Written by Byers, Luby, Mitzenmacher, and Rege
Reviewed by Chandrika Jayant
This paper discusses a way to reliably distribute bulk data
to a large number of autonomous clients. The authors describe an ideal
and fully scalable protocol, the "digital fountain," closely approximate
this ideal protocol using Tornado codes, and provide performance
measurements to show the advantages of this method. The paper is
organized wonderfully by separating the ideal goal from the approximated
one, and the results shown really convince the reader that this protocol
works well. The digital fountain idea is a beautiful and simple concept
which allows for flexibility which seems to be one of the most important
necessities for successfully joining heterogeneous networks. The
comparison of Tornado codes versus Reed Solomon shows a graceful
solution using exclusive-or instead of costly field operations.
Performance results are impressive. The comparison to interleaving is
explained even more thoroughly and convincingly. An actual
implementation and example are provided, for added insight.

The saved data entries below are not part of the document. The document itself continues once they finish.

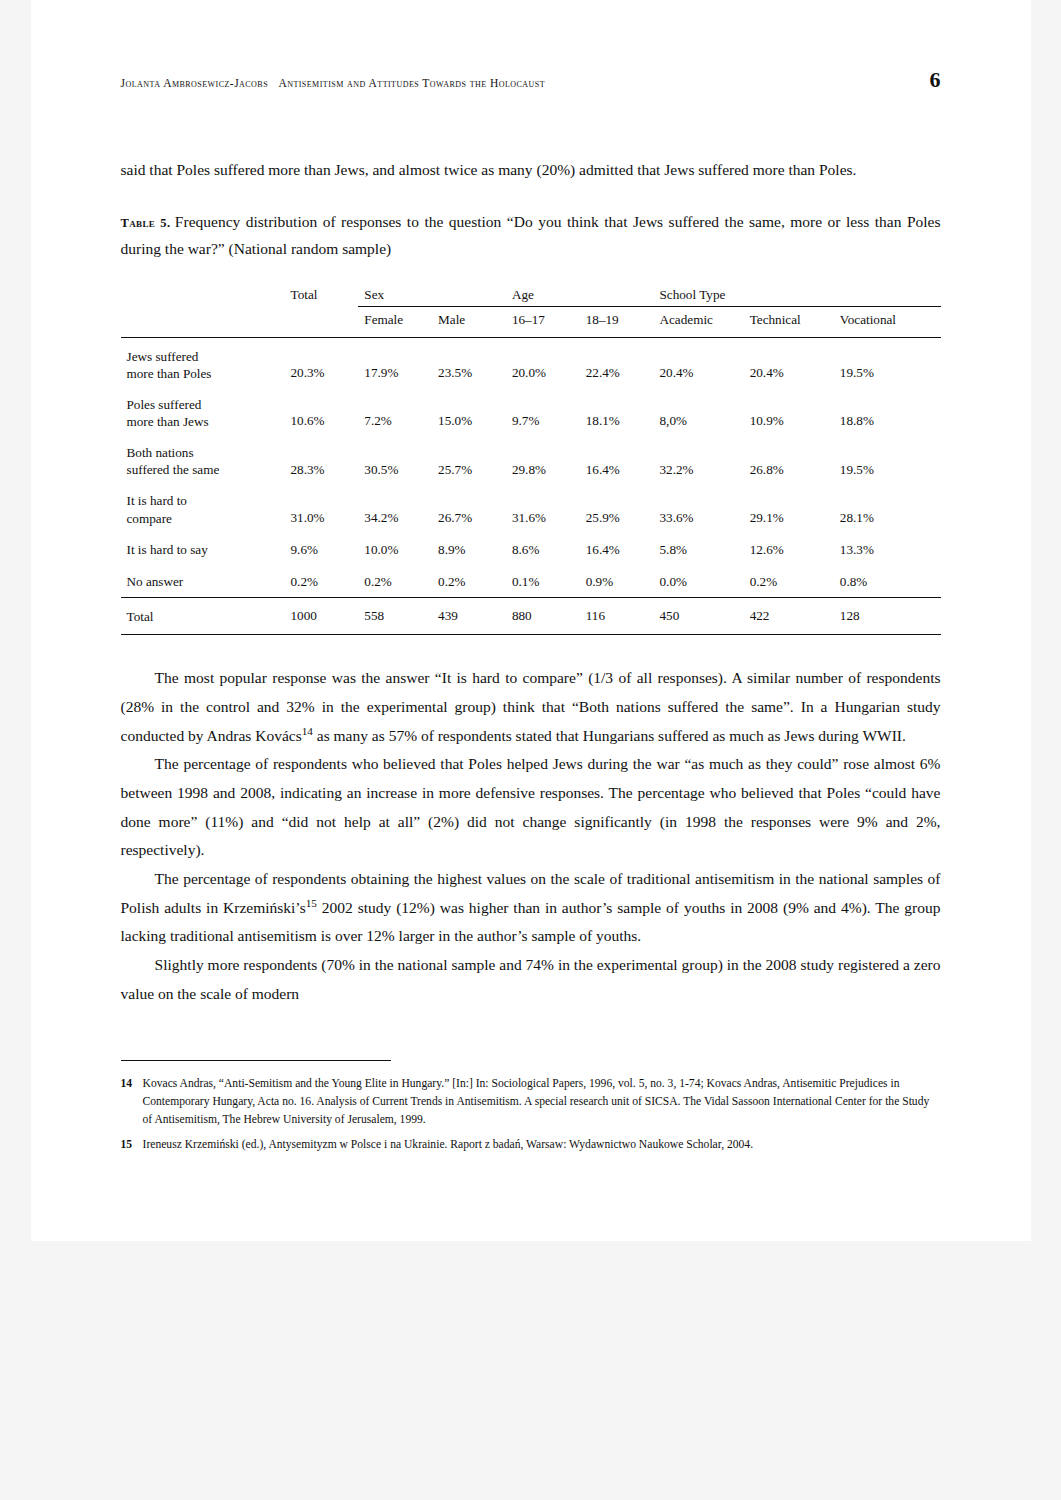Jolanta Ambrosewicz-Jacobs Antisemitism and Attitudes Towards the Holocaust
6
said that Poles suffered more than Jews, and almost twice as many (20%) admitted that Jews suffered more than Poles.
Table 5. Frequency distribution of responses to the question “Do you think that Jews suffered the same, more or less than Poles during the war?” (National random sample)
| | Total | Sex | Age | School Type |
| --- | --- | --- | --- | --- |
| | | Female | Male | 16–17 | 18–19 | Academic | Technical | Vocational |
| Jews suffered more than Poles | 20.3% | 17.9% | 23.5% | 20.0% | 22.4% | 20.4% | 20.4% | 19.5% |
| Poles suffered more than Jews | 10.6% | 7.2% | 15.0% | 9.7% | 18.1% | 8,0% | 10.9% | 18.8% |
| Both nations suffered the same | 28.3% | 30.5% | 25.7% | 29.8% | 16.4% | 32.2% | 26.8% | 19.5% |
| It is hard to compare | 31.0% | 34.2% | 26.7% | 31.6% | 25.9% | 33.6% | 29.1% | 28.1% |
| It is hard to say | 9.6% | 10.0% | 8.9% | 8.6% | 16.4% | 5.8% | 12.6% | 13.3% |
| No answer | 0.2% | 0.2% | 0.2% | 0.1% | 0.9% | 0.0% | 0.2% | 0.8% |
| Total | 1000 | 558 | 439 | 880 | 116 | 450 | 422 | 128 |
The most popular response was the answer “It is hard to compare” (1/3 of all responses). A similar number of respondents (28% in the control and 32% in the experimental group) think that “Both nations suffered the same”. In a Hungarian study conducted by Andras Kovács14 as many as 57% of respondents stated that Hungarians suffered as much as Jews during WWII.
The percentage of respondents who believed that Poles helped Jews during the war “as much as they could” rose almost 6% between 1998 and 2008, indicating an increase in more defensive responses. The percentage who believed that Poles “could have done more” (11%) and “did not help at all” (2%) did not change significantly (in 1998 the responses were 9% and 2%, respectively).
The percentage of respondents obtaining the highest values on the scale of traditional antisemitism in the national samples of Polish adults in Krzemiński’s15 2002 study (12%) was higher than in author’s sample of youths in 2008 (9% and 4%). The group lacking traditional antisemitism is over 12% larger in the author’s sample of youths.
Slightly more respondents (70% in the national sample and 74% in the experimental group) in the 2008 study registered a zero value on the scale of modern
14 Kovacs Andras, “Anti-Semitism and the Young Elite in Hungary.” [In:] In: Sociological Papers, 1996, vol. 5, no. 3, 1-74; Kovacs Andras, Antisemitic Prejudices in Contemporary Hungary, Acta no. 16. Analysis of Current Trends in Antisemitism. A special research unit of SICSA. The Vidal Sassoon International Center for the Study of Antisemitism, The Hebrew University of Jerusalem, 1999.
15 Ireneusz Krzemiński (ed.), Antysemityzm w Polsce i na Ukrainie. Raport z badań, Warsaw: Wydawnictwo Naukowe Scholar, 2004.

I would have liked more of a background on interleaving but
the comparisons to Tornado codes are very impressive. In comparing
Tornado codes with Reed Solomon, for all the trials the same graph was
used and was generated randomly. I was not convinced that the
performance is representative, and the paper even suggests that better
performance might be achieved by testing various random graphs for
performance (couldn't it also be worse?). I would like to see this
backed up by concrete results. Also, the idea of Tornado codes isn't the
authors' idea, this paper just seems to convey its advantages and its
results. A novel idea even in its implementation would have made this a
stronger and more important paper.
I actually wouldn't do much to improve this paper- it is one
of the most solidly organized and backed up papers I have read. However
there are some weak spots (like just picking 1 graph in testing,
skimming over the important issue of the effect of large packet losses,
the Tornado code's problem with stretch factor, and inadequacy for real
time applications that are just mentioned and not discussed in effective
detail).
This paper is relevant today because truly effective
broadcast/multicast goals still haven't been met; this paper provides
explanations of many of the complications that could arise and possible
solutions for some of them. It conveys that there are a bunch of
tradeoffs that must be played with, not just one clear way to approach
matters. Also we see that we might want different approaches to
different applications.
Some future work suggested is looking into the problem of
when receivers change their reception level over time- exploring this
efficiency/ behavior and optimizing it. It would be useful to test a
similar system (as the one used in the paper) with a large number of
users to demonstrate the effectiveness of the paper's approach. It's
also suggested to study the topic in the context of mirrored data and
finding a balance between small and large stretch factors.